The skin of a newborn is different from adult skin. When you choose a topical skin treatment used on an infant’s skin parents must take these differences into consideration. An infant’s skin is about 50% thinner than compared to adult skin and has a more alkaline rather than an acidic pH. It takes about one year for an infant’s skin to mature to adult skin. These differences make it more difficult to keep good things in and bad things out.
Skin plays a role in infection protection, body hydration, electrolyte and water function. When an infant is born, the vernix (vernix caseosa) found on the body of an infant born after 36 weeks of gestation helps the infant stay healthy. It fights infection and has antimicrobial properties that help prevent infection. It is important to leave the vernix on for the immediate period after delivery and not remove it with bathing during the first day of life. It provides a hydrating and naturally moisturizing function.
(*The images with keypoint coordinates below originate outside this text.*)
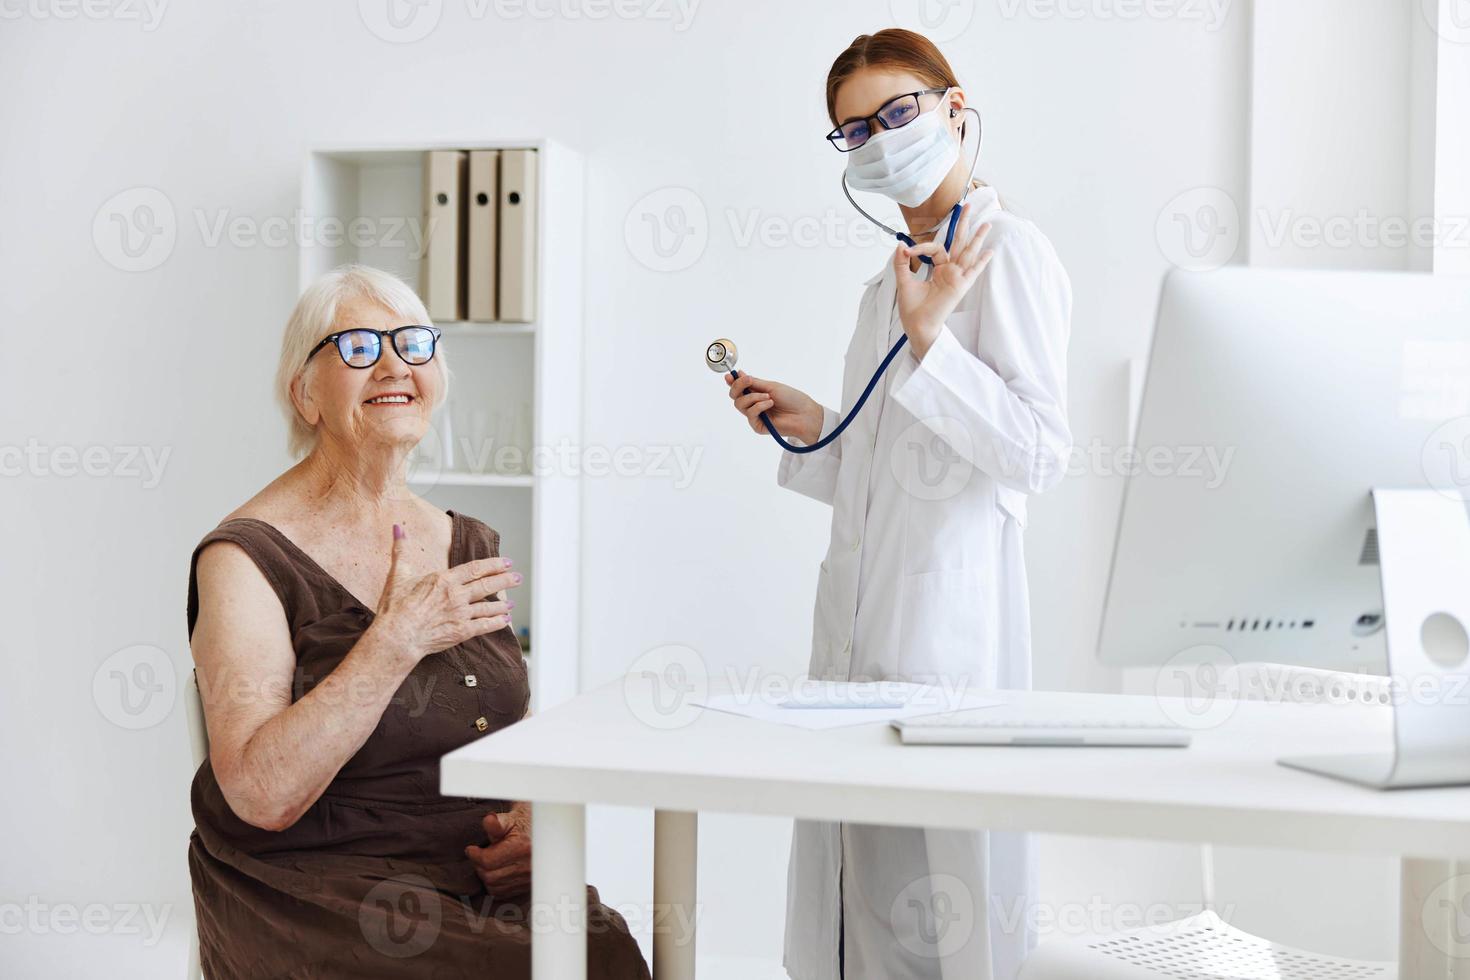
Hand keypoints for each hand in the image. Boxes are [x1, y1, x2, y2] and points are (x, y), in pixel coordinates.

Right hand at [373, 524, 519, 662]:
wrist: (396, 637)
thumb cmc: (395, 607)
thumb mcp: (398, 574)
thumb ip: (401, 550)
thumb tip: (397, 528)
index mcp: (444, 580)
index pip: (475, 568)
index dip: (493, 565)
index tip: (506, 562)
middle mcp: (456, 596)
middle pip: (487, 585)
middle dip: (505, 580)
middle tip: (518, 578)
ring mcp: (460, 614)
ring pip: (488, 607)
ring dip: (502, 604)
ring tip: (512, 603)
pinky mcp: (461, 632)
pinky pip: (484, 626)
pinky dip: (496, 623)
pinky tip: (504, 621)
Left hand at [466, 805, 531, 898]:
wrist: (540, 834)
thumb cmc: (521, 826)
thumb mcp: (509, 820)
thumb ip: (496, 823)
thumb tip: (489, 821)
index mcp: (523, 848)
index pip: (489, 861)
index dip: (475, 855)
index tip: (471, 850)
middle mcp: (527, 866)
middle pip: (490, 876)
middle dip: (479, 866)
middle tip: (478, 856)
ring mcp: (528, 878)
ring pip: (494, 887)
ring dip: (486, 876)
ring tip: (487, 863)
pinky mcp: (526, 886)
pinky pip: (502, 893)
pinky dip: (494, 884)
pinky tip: (495, 871)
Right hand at [725, 372, 823, 443]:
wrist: (804, 413)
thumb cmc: (792, 399)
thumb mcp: (771, 386)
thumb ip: (753, 383)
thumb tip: (739, 373)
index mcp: (756, 393)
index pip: (739, 388)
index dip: (732, 382)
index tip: (729, 376)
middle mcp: (753, 404)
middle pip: (734, 396)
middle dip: (738, 386)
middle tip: (748, 380)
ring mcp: (755, 415)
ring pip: (739, 404)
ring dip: (753, 397)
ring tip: (768, 397)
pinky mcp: (757, 426)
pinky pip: (749, 414)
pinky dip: (759, 406)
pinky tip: (770, 404)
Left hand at [893, 202, 994, 358]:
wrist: (917, 325)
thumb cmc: (912, 309)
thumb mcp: (904, 281)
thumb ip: (902, 263)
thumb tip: (901, 245)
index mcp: (939, 270)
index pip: (935, 248)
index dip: (921, 247)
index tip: (907, 251)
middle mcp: (950, 272)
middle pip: (959, 243)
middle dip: (963, 224)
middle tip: (968, 206)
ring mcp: (957, 278)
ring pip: (969, 253)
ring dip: (977, 238)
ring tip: (987, 223)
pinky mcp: (960, 286)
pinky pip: (973, 272)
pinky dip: (982, 262)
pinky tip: (990, 251)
The top layer of an infant’s skin is low in collagen and the adhesion between the two top layers (epidermis and dermis) of infant skin is less than in adult skin. The skin is also alkaline in pH as opposed to an acidic pH for adult skin. An acidic pH helps protect adult skin from infection.
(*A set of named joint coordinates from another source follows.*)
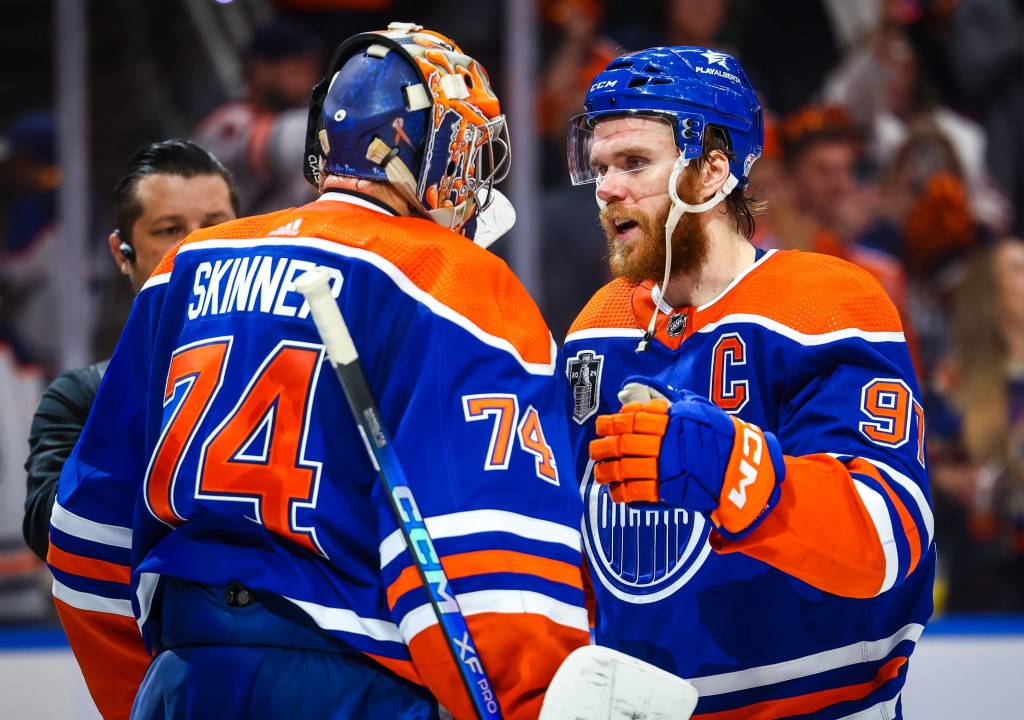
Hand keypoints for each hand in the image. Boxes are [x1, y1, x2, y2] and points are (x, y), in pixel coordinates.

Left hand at [589, 379, 785, 536]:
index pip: (633, 417)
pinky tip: (615, 492)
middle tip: (594, 450)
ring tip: (600, 473)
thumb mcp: (697, 409)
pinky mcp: (669, 490)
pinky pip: (637, 491)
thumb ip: (669, 403)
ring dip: (607, 471)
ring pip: (625, 467)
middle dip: (603, 446)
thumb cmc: (719, 436)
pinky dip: (621, 492)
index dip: (612, 422)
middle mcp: (665, 441)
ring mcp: (666, 466)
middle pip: (623, 442)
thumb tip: (639, 389)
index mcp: (671, 419)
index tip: (601, 425)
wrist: (741, 468)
The large area of skin coverage relative to body mass in an infant compared to an adult is why infants are prone to heat and water loss as well as the passage of substances across the skin barrier. Certain topical exposures are especially dangerous to babies. This is why it is important for parents to read labels to find out the composition of the topical agent. Rashes due to contact can be triggered by these agents.
Topical corticosteroids can lead to skin atrophy, and neomycin can lead to neural deafness. Silvadene can cause kernicterus and providone-iodine can cause hypothyroidism. Surfactants and antiseptics included in these topical agents can cause irritant dermatitis reactions and fragrances, preservatives, surfactants and parabens can cause contact sensitization after multiple exposures. Preservatives are often blamed but are essential to increase shelf life for many of these topical agents.
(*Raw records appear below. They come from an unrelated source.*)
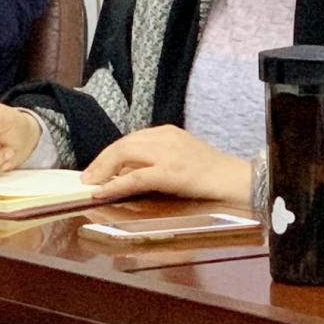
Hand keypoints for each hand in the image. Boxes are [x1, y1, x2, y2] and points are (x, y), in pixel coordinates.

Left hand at [81, 125, 253, 203]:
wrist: (238, 181)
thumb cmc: (210, 175)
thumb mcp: (178, 160)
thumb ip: (152, 164)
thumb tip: (122, 174)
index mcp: (166, 132)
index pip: (129, 140)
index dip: (108, 155)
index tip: (94, 169)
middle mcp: (164, 137)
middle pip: (122, 145)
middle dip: (100, 162)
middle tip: (85, 179)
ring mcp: (168, 153)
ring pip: (124, 155)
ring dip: (102, 171)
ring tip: (90, 184)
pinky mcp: (171, 172)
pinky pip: (135, 177)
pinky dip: (115, 184)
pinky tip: (102, 192)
Some topical agents describe so-called organic or natural agents as being safer and healthier. Not all organic or natural agents are equally safe and the definition of what is organic is often vague. Sunflower oil appears to be better than olive oil, which may cause some disruption in the skin barrier. Botanical oils can cause skin sensitization reactions, and fragrance free products may have a masking agent that makes the product fragrance free, while still having a sensitizing agent present.
Parents must read labels and decide what topical agents are helpful and necessary in the care of their infant. The use of topical agents in infants who have a personal or family history of skin reactions should limited. The general rule in infant skin care is less is best. Early exposure increases an infant’s risk of skin sensitization and reading labels is always the best way to prevent future problems.